Skip the pictures and retype exactly the lines from the one holding "SK032, 121: 1 -> 0" through the end of the entries.
··· EXTRACTED ENTRIES ···
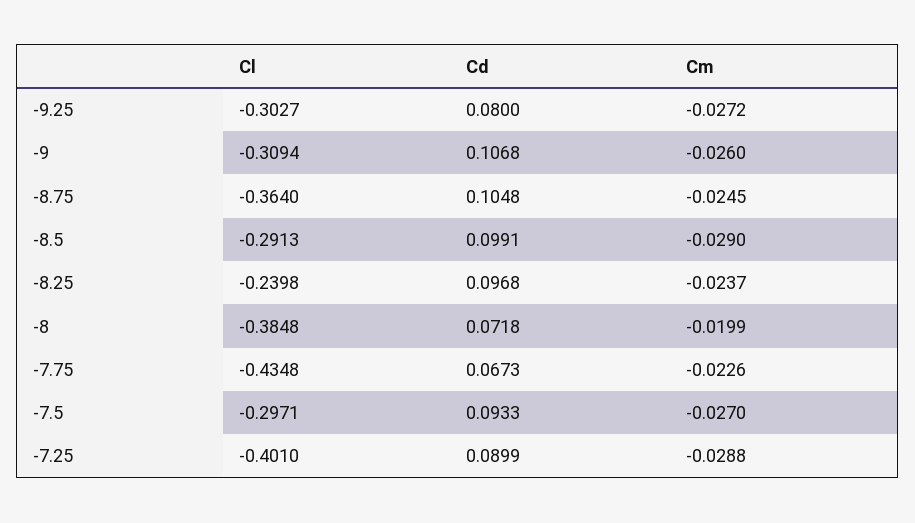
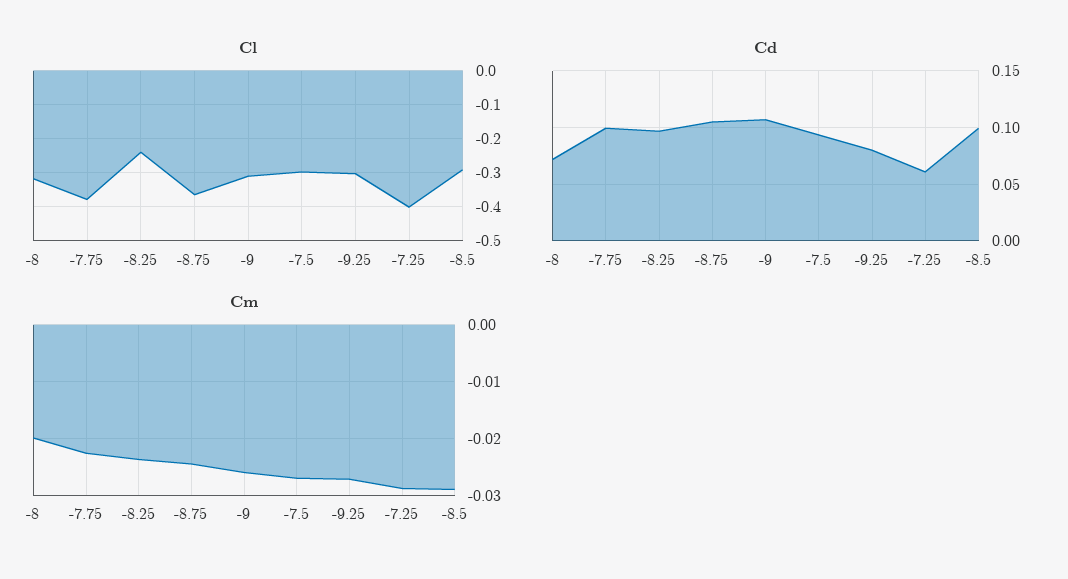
Cl, -8: -0.3848 -> -0.32
Cl, -7.75: -0.4348 -> -0.38
Cd, -7.75: 0.0673 -> 0.1
Cd, -7.25: 0.0899 -> 0.06

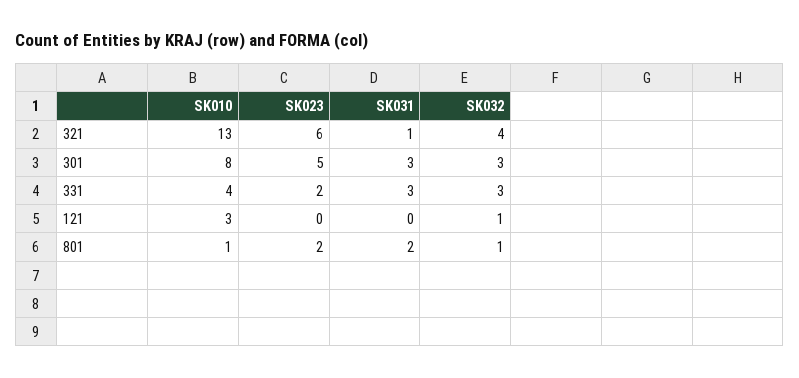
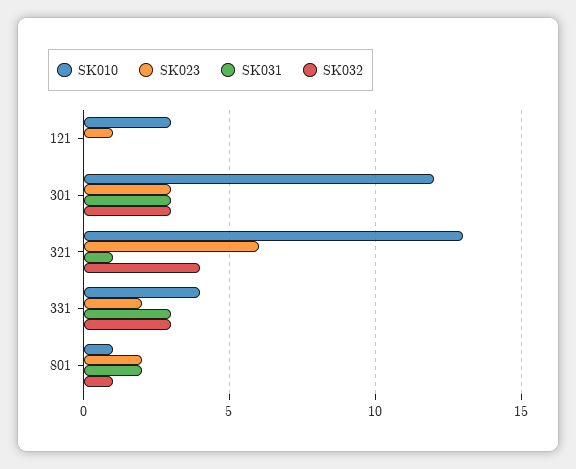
SK010, 301: 8 -> 12
SK023, 301: 5 -> 3
SK023, 121: 0 -> 1
SK032, 121: 1 -> 0

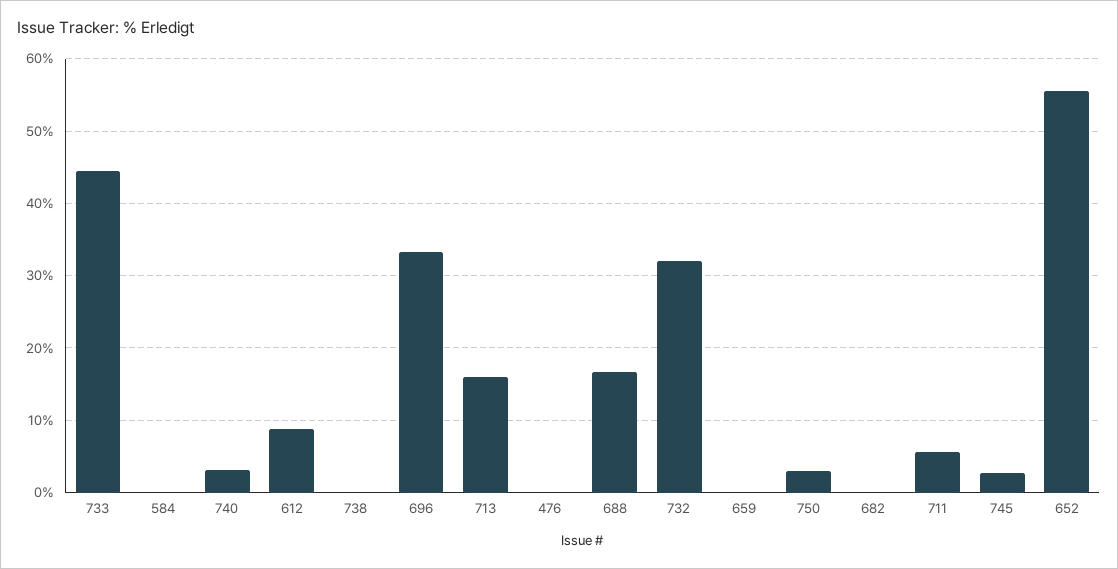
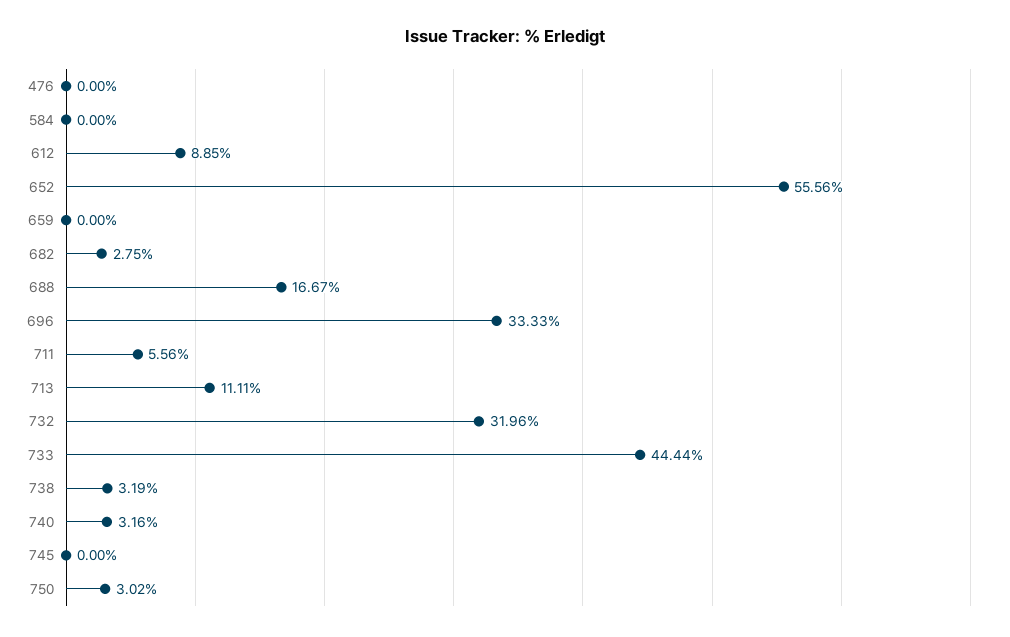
738: 0 -> 3.19
713: 16 -> 11.11
682: 0 -> 2.75
745: 3 -> 0

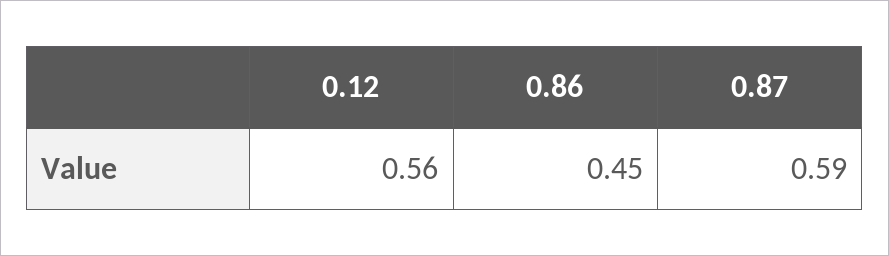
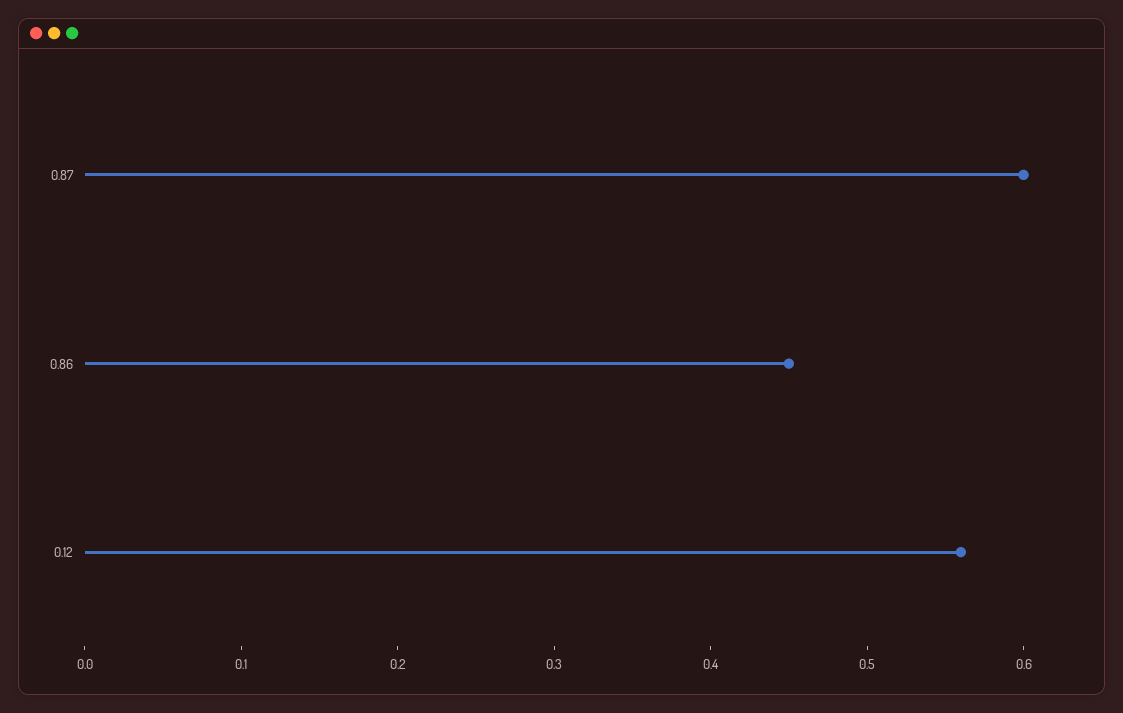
0.87: 0.59 -> 0.6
···
**EXERCISE RESULT**
SK032, 121: 1 -> 0

738: 0 -> 3.19
713: 16 -> 11.11
682: 0 -> 2.75
745: 3 -> 0

0.87: 0.59 -> 0.6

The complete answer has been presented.